Enhanced Nuclear Buildup Would Face Challenges

By Jon Harper

President Donald Trump has vowed to increase the capacity of the U.S. nuclear arsenal. But there may not be much room for him to boost strategic forces beyond what existing plans call for.

In a tweet Trump said, “the United States must greatly strengthen and expand its nuclear capability until such time as the world comes to its senses regarding nukes.”

He has since tasked the Pentagon to conduct a new Nuclear Posture Review, which is expected to shape future modernization efforts. 

The nuclear enterprise is already expected to come with a hefty bill in the years ahead. In a recent report, the Congressional Budget Office estimated that it would cost at least $344 billion to operate, maintain and modernize U.S. strategic forces over the next decade under existing plans. CBO projected annual spending would increase by roughly 60 percent between fiscal years 2017 and 2026 absent major changes.

“We will see funding for nuclear programs increase over the coming years. The question is: is it increasing more than was already planned under the Obama administration?” said Todd Harrison, director of defense budget analysis at the Center for Strategic and International Studies. “I will bet that that answer is no, that all the increases we see [under Trump] are things that were already preplanned.

“We’re already modernizing all three legs of the nuclear triad, all of the delivery vehicles and many of the warheads and bombs as well. So quite frankly there’s not a lot else you could do beyond what the Obama administration was already doing,” he added. 

The Pentagon’s ability to procure more delivery platforms in the near term would be constrained, he said.

Legacy intercontinental ballistic missiles, nuclear missile submarines and stealth bombers are no longer in production. And their follow-on systems are not close to entering service, Harrison noted. Trump could add to the planned buys, but additional assets such as a new Columbia-class submarine might not come online until the 2030s, he said.

Trying to speed up the acquisition of next-generation systems could be problematic, Harrison cautioned.

“When you try to accelerate production on a new development program then that increases the risk” of concurrency-related setbacks, he said. “That’s been one of the big problems with the F-35” joint strike fighter program and a key contributor to cost overruns.

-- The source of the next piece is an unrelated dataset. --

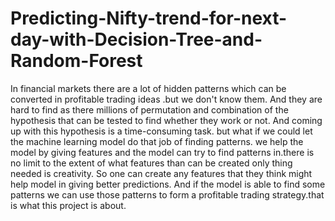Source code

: # Predicting-Nifty-trend-for-next-day-with-Decision-Tree-and-Random-Forest

In financial markets there are a lot of hidden patterns which can be converted in profitable trading ideas .but we don't know them.  And they are hard to find as there millions of permutation and combination of the hypothesis that can be tested to find whether they work or not. And coming up with this hypothesis is a time-consuming task. but what if we could let the machine learning model do that job of finding patterns. we help the model by giving features and the model can try to find patterns in.there is no limit to the extent of what features than can be created only thing needed is creativity. So one can create any features that they think might help model in giving better predictions. And if the model is able to find some patterns we can use those patterns to form a profitable trading strategy.that is what this project is about.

Trump could invest more in nuclear modernization than current plans call for. “But you don’t necessarily get … an effective military capability in greater numbers and sooner than already planned,” Harrison said. ”You could certainly spend a lot of money chasing that though, and then it does start to come into competition with funding for conventional modernization and increasing the size of conventional forces, which the president has also said is a priority.”